## Task goal
Which lines in the records below contain the word "Case"? Report each of those lines in full.
□ □ □ □ □
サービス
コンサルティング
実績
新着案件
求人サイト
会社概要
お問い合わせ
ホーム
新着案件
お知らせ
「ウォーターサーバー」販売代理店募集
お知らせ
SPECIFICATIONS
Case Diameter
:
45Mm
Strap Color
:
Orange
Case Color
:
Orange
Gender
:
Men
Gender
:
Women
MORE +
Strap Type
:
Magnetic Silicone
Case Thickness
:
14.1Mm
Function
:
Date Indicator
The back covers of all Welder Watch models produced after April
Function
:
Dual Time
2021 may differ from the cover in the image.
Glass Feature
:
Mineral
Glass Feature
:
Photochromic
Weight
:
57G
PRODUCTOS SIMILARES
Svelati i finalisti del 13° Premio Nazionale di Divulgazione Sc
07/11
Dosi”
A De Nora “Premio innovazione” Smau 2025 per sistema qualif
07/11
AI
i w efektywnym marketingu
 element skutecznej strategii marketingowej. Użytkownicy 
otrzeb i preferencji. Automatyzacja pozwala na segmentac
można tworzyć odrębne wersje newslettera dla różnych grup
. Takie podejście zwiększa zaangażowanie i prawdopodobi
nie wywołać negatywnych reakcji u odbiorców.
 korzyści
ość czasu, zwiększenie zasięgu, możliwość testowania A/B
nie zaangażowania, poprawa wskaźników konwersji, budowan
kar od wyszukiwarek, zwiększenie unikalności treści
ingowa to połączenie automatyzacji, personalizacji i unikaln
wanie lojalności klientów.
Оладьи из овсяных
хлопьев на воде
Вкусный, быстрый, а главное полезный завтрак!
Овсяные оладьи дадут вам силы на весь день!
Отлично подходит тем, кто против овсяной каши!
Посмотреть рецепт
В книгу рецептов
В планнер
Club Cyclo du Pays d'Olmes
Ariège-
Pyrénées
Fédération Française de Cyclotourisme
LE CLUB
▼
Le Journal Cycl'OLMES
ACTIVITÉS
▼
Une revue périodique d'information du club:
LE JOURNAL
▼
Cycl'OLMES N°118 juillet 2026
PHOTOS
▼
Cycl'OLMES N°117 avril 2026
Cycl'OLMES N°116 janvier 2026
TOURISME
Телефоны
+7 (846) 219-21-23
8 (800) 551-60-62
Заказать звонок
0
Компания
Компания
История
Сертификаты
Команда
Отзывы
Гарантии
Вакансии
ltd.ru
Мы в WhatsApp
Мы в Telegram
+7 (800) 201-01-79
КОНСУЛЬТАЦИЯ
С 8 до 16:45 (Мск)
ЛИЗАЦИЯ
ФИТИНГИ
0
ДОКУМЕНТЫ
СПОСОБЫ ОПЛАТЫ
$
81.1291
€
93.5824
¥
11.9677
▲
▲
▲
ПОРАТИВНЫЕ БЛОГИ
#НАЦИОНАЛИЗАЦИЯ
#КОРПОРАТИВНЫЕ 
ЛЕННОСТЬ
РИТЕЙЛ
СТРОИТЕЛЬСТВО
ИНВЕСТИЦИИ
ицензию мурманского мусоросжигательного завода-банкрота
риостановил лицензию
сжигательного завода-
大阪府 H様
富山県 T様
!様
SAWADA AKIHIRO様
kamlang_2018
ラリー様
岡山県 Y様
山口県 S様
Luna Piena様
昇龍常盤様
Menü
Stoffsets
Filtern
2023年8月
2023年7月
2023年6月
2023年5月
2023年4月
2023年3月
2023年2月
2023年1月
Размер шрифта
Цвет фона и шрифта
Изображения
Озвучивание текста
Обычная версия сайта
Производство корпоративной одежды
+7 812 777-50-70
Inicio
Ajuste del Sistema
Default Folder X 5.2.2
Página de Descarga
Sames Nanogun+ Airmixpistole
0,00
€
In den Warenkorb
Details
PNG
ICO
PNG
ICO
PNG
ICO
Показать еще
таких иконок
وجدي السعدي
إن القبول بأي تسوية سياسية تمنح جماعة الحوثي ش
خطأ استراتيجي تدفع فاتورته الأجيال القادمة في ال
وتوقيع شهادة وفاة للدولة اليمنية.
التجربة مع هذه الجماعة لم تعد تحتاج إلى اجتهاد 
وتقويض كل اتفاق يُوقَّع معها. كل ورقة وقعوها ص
□ □ □ □ □
## Solution to this exercise
Case Diameter
Case Color
Case Thickness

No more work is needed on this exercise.